- [Brief] Transcribe the listing below verbatim, omitting pictures.

━━━━━ Given information ━━━━━

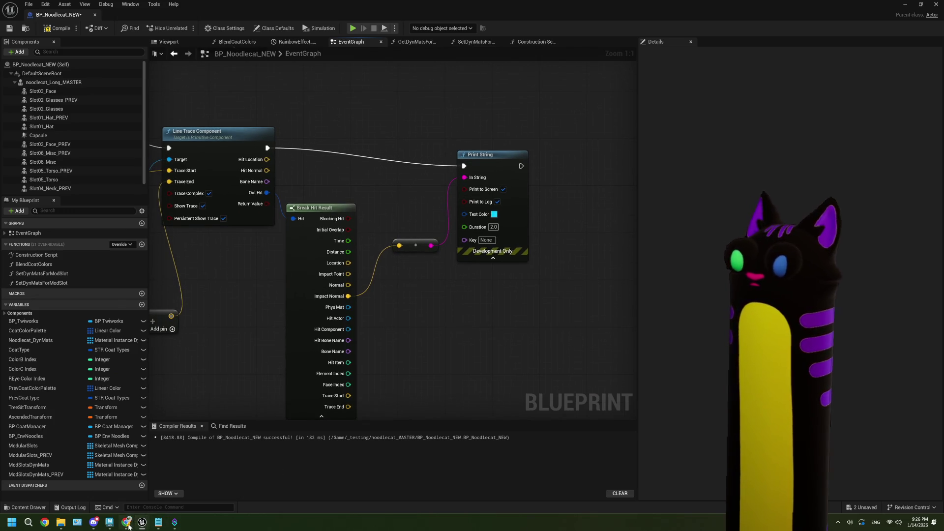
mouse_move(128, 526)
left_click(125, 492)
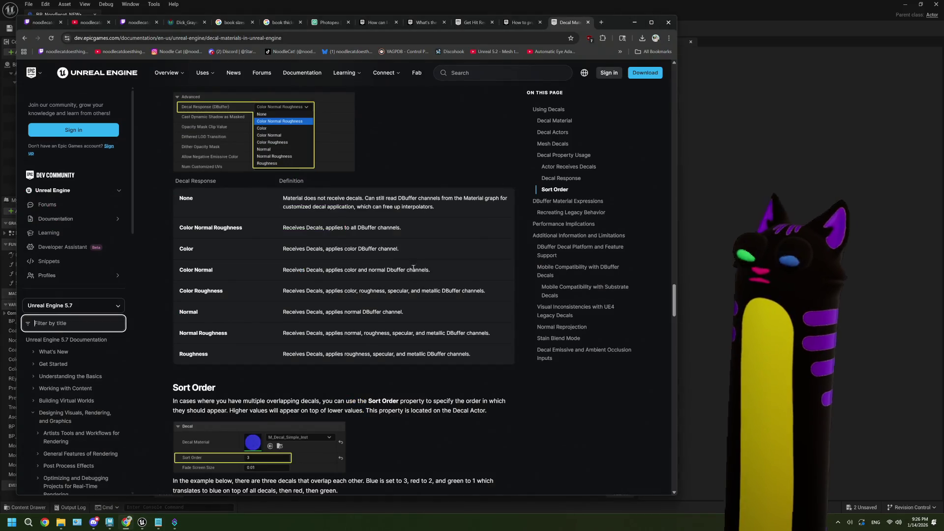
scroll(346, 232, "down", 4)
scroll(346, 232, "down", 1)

━━━━━

- [Exercise solution]
mouse_move(128, 526)
left_click(125, 492)
scroll(346, 232, "down", 4)
scroll(346, 232, "down", 1)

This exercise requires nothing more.